When a user opens chrome out of local.exe, it runs the command
C:\Windows\System32\WindowsPowerShell\v1.0\powershell -NoProfile -NonInteractive –ExecutionPolicy Bypass -EncodedCommand [REDACTED BASE64] that decodes to
"" -ArgumentList ""http://[REDACTED INTERNAL DOMAIN]
"" which appears to be suspicious behavior to AV software.
Is it possible to configure whether the command is encoded when powershell runs it, since it causes antivirus software to treat the executible with suspicion.
- Does this happen for all sites in Local, or just one in particular?
As far as I can tell it happens when a user views any local site
Click the “Open Site” button that opens a site that you are working on.
Sorry I don’t have an answer to your specific question, but I do want to help if possible. Are you unable to open any Local sites due to this? Or getting any other errors or warnings while developing?
Within your machine are you able to do any allowing for Local within security or antivirus checkers to help out?
Keep us posted and we’d be happy to help further!
My users aren’t experiencing any problems, it’s that it keeps setting off antivirus alarms, which adds to the noise of our AV environment.

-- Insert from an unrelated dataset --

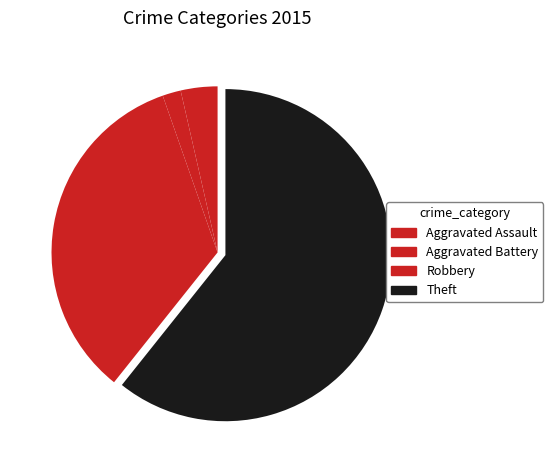

What is the majority slice?

Theft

I know nothing about Local so if there’s anything you need just treat me like a 5 year old and I can run down the requested info.
Is there any way within your AV environment to flag this as a false positive or add an allowance for the app?
Yeah I can, my hope though is that this could be addressed upstream, to avoid repeat work from each of your customers who also run enterprise AV.
I will raise this up with the Local Devs to see if it’s feasible, but I’m glad to hear you at least have a workaround for the time being!
Thanks. If there’s a valid purpose that’s not a problem, our processes require that we document the reason for the exception so we’d just need to know why it’s doing it that way.
I’ve raised this with our Dev team, and the short answer is that the command is generated by an upstream library, and barring any changes to the library we likely wouldn’t add an option to change it within Local. Not to say that it may not see a change in the future, but right now it wouldn’t have any priority or ETA.
This topic was automatically closed 90 days after the last reply. New replies are no longer allowed.